Is there a preferred placement of termination resistor for a differential clock line?
Termination resistors sit at one of two places: As close to the driver as possible (for source termination), or as close to the end of the trace as possible (for the kind of termination that you have).
Notice that I said "as close to the end of the trace as possible", and not "as close to the receiver as possible"? There is a difference!
Most people think of the signal chain for end termination being like this: Driver --> Long Trace --> Termination --> Receiver. But that is incorrect. The termination should be at the end of the signal. Like this: Driver --> Long Trace --> Receiver --> Termination.
If you have several receivers, then you get this: Driver --> trace --> receiver1 --> trace -> receiver2 --> termination.
The reason for this is that the termination prevents the signal from reflecting back to the receiver(s) and corrupting their signal. In theory you could have a super long trace from the last receiver to the terminator and that would work just fine!
That is why your termination resistor is not near the driver-- because it doesn't have to be.

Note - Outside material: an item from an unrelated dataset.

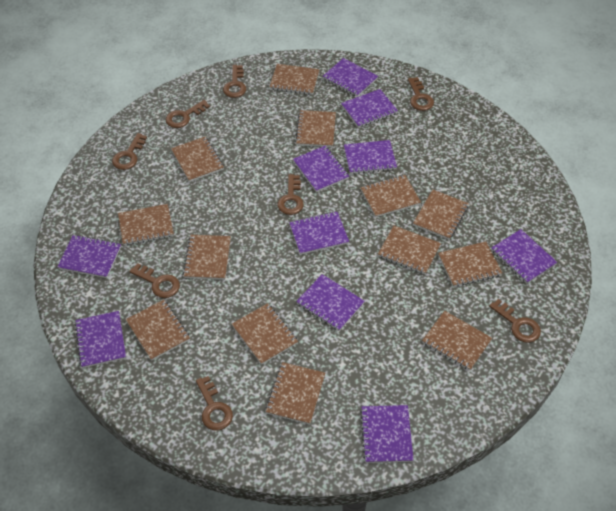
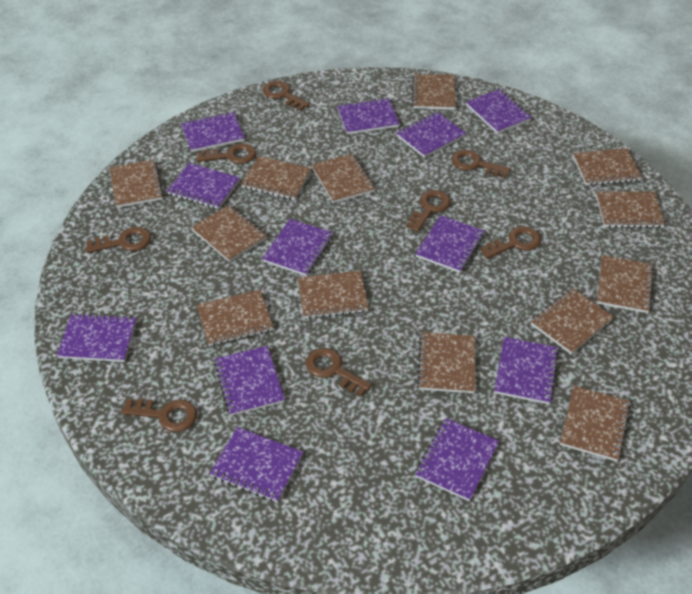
purple notebook: 10 -> 12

The resistor is at the end of the line, right where it should be. There are other reasons why the resistor is placed that far away, but that isn't too important.
As for the little squiggles, that is because in a differental signal the lengths of the two traces should be identical in length. The Squiggles are done to adjust the length of one trace to make it match the other trace.

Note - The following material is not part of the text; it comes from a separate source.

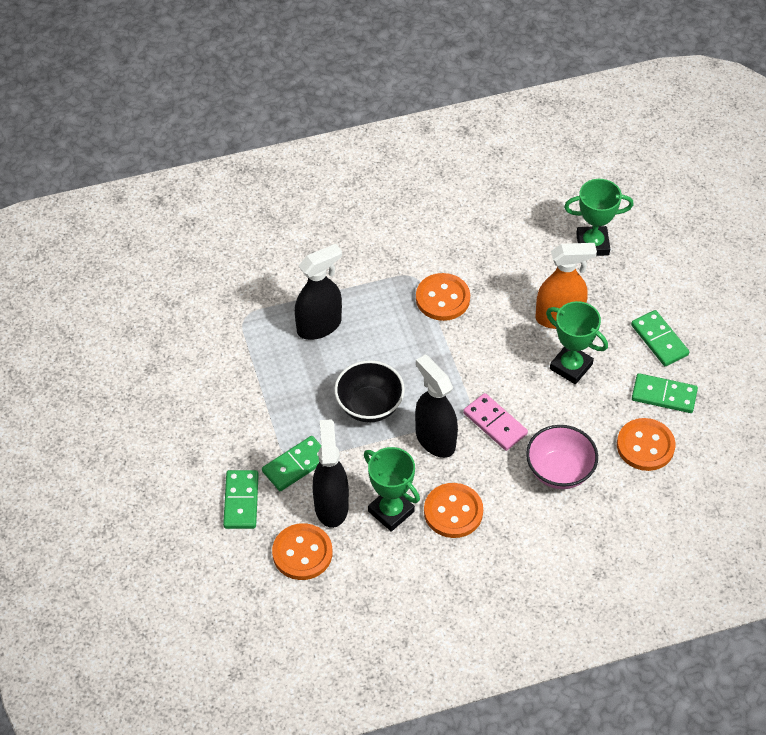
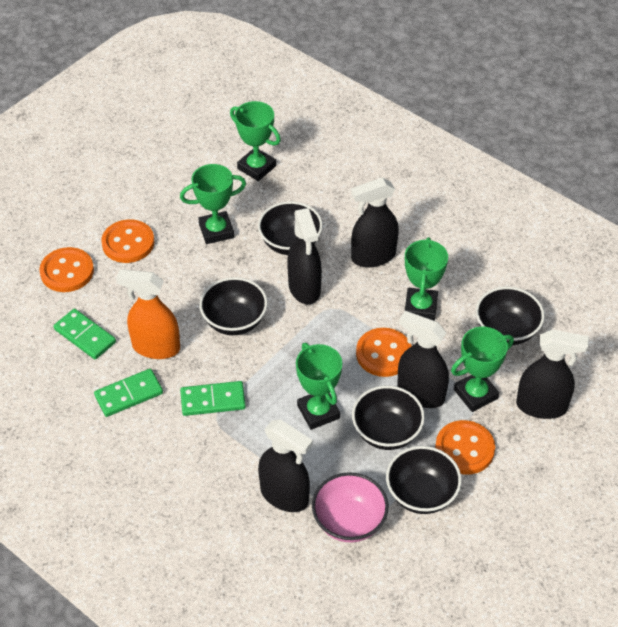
black bowl: 1 -> 5
black spray bottle: 3 -> 5
green domino: 4 -> 3
green trophy: 3 -> 5
pink domino: 1 -> 0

Like embedded.kyle says, the squiggle is a clue, but I disagree about the meaning. It's absolutely certain that they need to design with controlled impedance for 300 MHz, squiggle or now squiggle.
What the squiggle says to me is that they are being very careful about matching the trace length between the two lines in the differential pair. The reason to do this is to minimize common-mode reflections on the line, which could conceivably cause an emi problem. I think they moved the terminating resistor to make room for the squiggle.
However, given the frequency (300 MHz) and the size of the squiggle, I believe they are over-designing this. That small a squiggle is unlikely to have any meaningful effect at that frequency.
That said, they don't cause any problems with this design. What they've done is just move the termination down the line past the receiving part. This is a perfectly good design, and better than what you usually see, which is to put the termination first and then run a stub for a few more mm to reach the receiving part. In the case you show, the receiving part just causes a slight capacitive shunt at a midpoint on the line.